Я хотела разозлиться на Татьяну, но вспомнив, что она без пяти минут труп, передумала. Русскому человеку присуще покойникам все прощать.

— Пока ты спала, я все узнала, — сказала я, — на тебя покушалась Зинка, а не Тамарка. Кстати, надо ей позвонить. Дошла ли до дома бедняга.

Я позвонила Тамарке и с парализовавшим меня удивлением узнала от Дани, что она на работе, то есть в своей компании.

«Вот это сила воли! Вот это здоровье!» — позавидовала я, потому что чувствовала себя абсолютно разбитой.

— А она хотя бы протрезвела? — спросила я.

— Понятия не имею, — возмутился Даня. — На работу она попала сразу оттуда.

— Откуда?

— Это я должен спросить у вас. Где вы были? Половину ночи я не спал из-за ваших диких воплей, потом мы втроём искали вас по всему городу. Я с ног валюсь.

Признаться, я удивилась. Искали втроём?

— Втроём с кем? — поинтересовалась я.

— Со мной, Женькой и котом, — сообщил Даня.

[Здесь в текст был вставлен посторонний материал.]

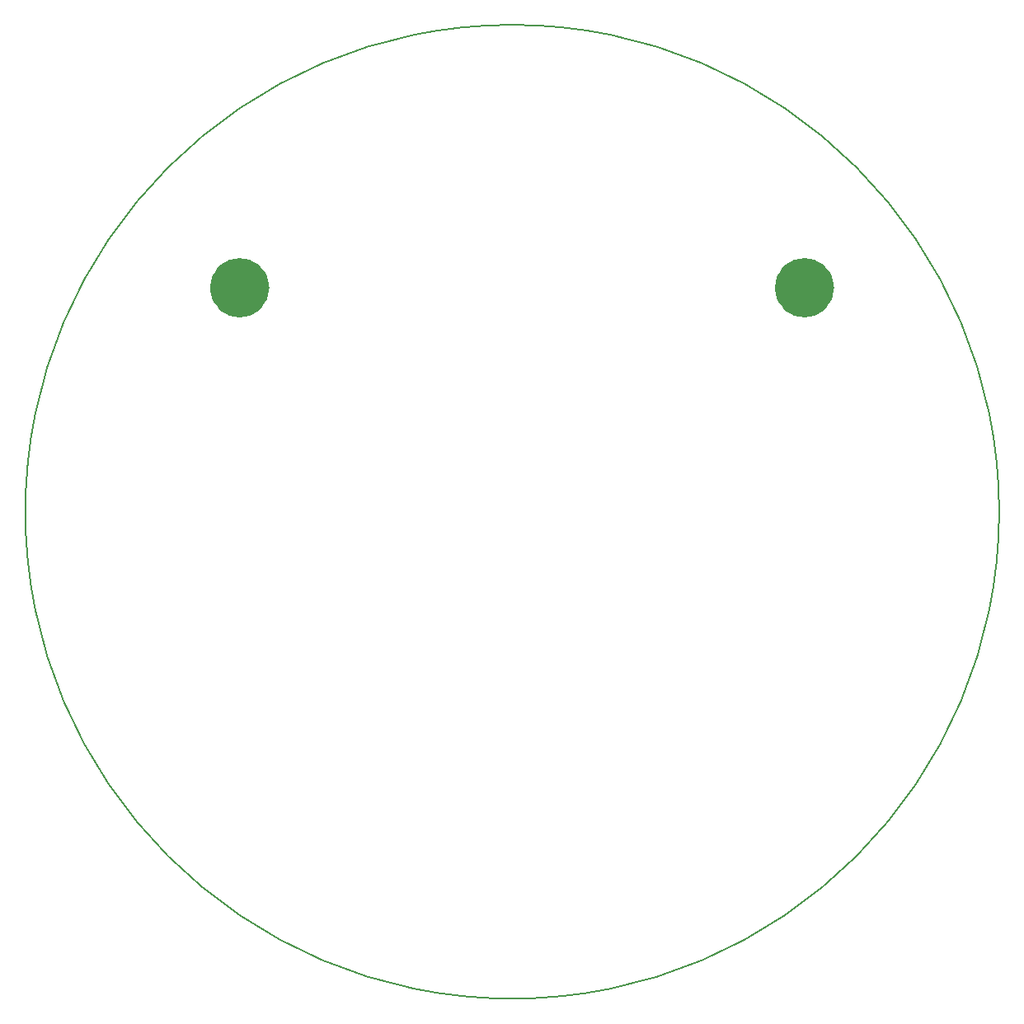
<source format=gbr>
%TF.GenerationSoftware,KiCad,Pcbnew,(6.0.8)*%
%TF.CreationDate,2022-10-25T22:06:49+02:00*%
%TF.ProjectId,Badge_v1,42616467-655f-4763-912e-6b696361645f,rev?*%
%TF.SameCoordinates,Original*%
%TF.FileFunction,Profile,NP*%
%FSLAX46Y46*%
G04 Gerber Fmt 4.6, Leading zero omitted, Abs format (unit mm)*
G04 Created by KiCad (PCBNEW (6.0.8)) date 2022-10-25 22:06:49*
%MOMM*%
%LPD*%
G01*
G04 APERTURE LIST*
%TA.AperFunction,Profile*%
%ADD10C,3.050000*%
%TD*%
%TA.AperFunction,Profile*%
%ADD11C,0.200000*%
%TD*%
G04 APERTURE END LIST*
D10*
X131525000Y-77000000D02*
G75*
G03*
X131525000Y-77000000I-1525000J0D01*
G01*
X73525000Y-77000000D02*
G75*
G03*
X73525000Y-77000000I-1525000J0D01*
G01*
D11*
X150000000Y-100000000D02*
G75*
G03*
X150000000Y-100000000I-50000000J0D01*
G01*
M02*

</source>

Совесть заговорила во мне. Захотелось тут же вернуть Евгения, но вспомнив про шприц, я передумала. Потом верну, на досуге.

— Вы правы, — сказала я Татьяне. — Тамарку нашу невозможно кем бы то ни было заменить, если она после такой ночи в компании. Берегите её.

— Уж мы бережём, во всяком случае я. А вот Зинка никого не бережёт.

— Кстати, ты знаешь где работает Зинка?

Татьяна задумалась.

— Ну в этой, в лаборатории в какой-то. Да ты позвони ей на мобильный. Номер дать?

— Не надо, номер знаю, — буркнула я и тут же позвонила.

Зинкин номер не отвечал. Я позвонила ещё и ещё, все с тем же успехом.

— Надо прямо к ней на работу ехать, — решила я. — Уверена, она там. Знаешь, где это?

Татьяна пожала плечами.

— Я вообще-то у неё не была, — сказала она. — Полька знает, она там часто бывает. Зинка снабжает её своими тараканьими ловушками.

Пришлось звонить Полине.

— Ох, я больная, всю ночь не спала, — сходу пожаловалась мне она.

— У меня все тоже самое, — призналась и я. — Но тут такое дело. К Зинке на работу сможешь отвезти?

— Могу, но как она посмотрит на наш визит? У неё там не проходной двор. Пропуск, возможно, придётся выписывать. Захочет ли она? А ты позвони ей сначала, спроси.

— Спасибо за совет, но уже звонила — трубку Зинка не берет. Как думаешь, она на работе?

— А где же ей ещё-то быть. Она там, считай, и живёт. Муж ей туда обеды возит. А трубку не берет, потому что занята.

— Короче, — приказала я Полине. — Приезжай срочно, к Зинке меня повезёшь.

— И меня домой забросишь, — гаркнула Татьяна.